Given the limited number of samples analyzed, few conclusions could be drawn concerning the differences between adult pigs and piglets, nor between animals treated with many/few antibiotics. We noted however that piglets had significantly higher abundances of Caudovirales compared to adult pigs, as well as fewer ssDNA eukaryotic viruses. The abundance of ARG genes found in microbiota did not correlate with the (recently applied) antibiotic treatments. The tetR genes were the most abundant overall, and most likely reflected the past practice, now forbidden in Europe, of antibiotic use for animal growth.

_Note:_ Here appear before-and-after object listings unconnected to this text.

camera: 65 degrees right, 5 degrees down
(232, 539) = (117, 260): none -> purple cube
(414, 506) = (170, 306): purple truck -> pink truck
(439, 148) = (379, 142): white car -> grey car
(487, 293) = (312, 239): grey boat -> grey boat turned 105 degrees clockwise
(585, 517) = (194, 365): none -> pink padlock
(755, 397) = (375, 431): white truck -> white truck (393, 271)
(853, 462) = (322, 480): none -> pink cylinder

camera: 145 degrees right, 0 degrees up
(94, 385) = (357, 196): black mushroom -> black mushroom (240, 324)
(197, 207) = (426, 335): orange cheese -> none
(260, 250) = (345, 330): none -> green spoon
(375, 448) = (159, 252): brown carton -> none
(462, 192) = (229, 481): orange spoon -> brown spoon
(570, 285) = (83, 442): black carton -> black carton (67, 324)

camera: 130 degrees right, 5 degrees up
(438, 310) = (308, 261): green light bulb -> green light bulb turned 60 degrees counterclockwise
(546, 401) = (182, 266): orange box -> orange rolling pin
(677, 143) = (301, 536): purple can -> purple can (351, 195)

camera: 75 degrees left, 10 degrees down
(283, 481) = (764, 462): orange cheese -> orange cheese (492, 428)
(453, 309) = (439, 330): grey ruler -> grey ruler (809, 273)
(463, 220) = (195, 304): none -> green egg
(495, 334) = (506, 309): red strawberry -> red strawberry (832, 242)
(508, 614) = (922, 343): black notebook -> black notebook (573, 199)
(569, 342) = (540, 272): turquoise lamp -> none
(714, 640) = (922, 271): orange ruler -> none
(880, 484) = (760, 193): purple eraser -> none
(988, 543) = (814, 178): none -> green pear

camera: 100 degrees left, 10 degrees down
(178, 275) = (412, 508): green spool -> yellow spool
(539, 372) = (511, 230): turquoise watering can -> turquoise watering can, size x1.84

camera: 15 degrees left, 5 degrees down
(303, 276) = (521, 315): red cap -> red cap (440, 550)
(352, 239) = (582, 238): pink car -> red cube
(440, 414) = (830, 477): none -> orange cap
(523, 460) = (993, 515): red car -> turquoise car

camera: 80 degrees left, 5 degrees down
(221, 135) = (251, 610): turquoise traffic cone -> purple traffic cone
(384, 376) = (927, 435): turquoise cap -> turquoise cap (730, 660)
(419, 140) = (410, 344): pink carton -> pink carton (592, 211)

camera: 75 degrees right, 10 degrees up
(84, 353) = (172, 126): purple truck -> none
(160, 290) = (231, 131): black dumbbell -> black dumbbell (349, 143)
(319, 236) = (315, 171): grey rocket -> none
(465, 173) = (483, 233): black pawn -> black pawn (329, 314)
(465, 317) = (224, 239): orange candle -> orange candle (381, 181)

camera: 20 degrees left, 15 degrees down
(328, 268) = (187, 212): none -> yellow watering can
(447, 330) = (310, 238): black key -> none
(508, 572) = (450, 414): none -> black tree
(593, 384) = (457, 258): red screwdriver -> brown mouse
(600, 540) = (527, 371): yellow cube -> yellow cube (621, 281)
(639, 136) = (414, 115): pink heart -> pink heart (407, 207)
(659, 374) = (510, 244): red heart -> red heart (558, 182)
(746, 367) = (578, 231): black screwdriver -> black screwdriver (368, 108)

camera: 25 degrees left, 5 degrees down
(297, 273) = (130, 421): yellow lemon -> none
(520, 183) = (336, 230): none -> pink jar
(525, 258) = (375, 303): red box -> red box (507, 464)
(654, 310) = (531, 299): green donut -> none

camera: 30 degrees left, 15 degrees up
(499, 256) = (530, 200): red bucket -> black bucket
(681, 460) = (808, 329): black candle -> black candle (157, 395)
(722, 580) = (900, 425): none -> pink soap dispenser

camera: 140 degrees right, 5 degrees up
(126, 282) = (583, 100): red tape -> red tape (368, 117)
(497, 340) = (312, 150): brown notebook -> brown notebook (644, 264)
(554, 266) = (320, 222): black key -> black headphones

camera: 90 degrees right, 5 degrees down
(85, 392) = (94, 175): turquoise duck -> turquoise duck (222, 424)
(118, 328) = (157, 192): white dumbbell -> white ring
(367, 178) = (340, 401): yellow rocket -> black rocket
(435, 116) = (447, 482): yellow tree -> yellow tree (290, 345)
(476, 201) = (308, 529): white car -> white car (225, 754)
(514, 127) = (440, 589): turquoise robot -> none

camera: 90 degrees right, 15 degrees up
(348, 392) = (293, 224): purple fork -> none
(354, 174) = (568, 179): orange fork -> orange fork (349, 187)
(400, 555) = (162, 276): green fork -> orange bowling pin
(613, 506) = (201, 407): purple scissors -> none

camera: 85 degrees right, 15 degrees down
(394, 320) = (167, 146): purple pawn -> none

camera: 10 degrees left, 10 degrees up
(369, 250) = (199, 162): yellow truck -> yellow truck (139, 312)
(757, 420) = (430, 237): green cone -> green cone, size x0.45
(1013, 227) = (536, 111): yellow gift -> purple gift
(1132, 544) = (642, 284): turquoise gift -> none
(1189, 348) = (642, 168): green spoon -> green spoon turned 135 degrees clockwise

In conclusion, the consistent observations that ARGs are rarely encoded by phages is encouraging for the fight against antibiotic resistance, as well as for phage therapy. These results suggest that this type of mobile genetic element should not pose a threat, except in phages with high levels of generalized transduction. This is also good news in terms of safety for the use of phages to combat recalcitrant infections, as with the exception of those with high transduction levels, phages should not lead to ARG spread.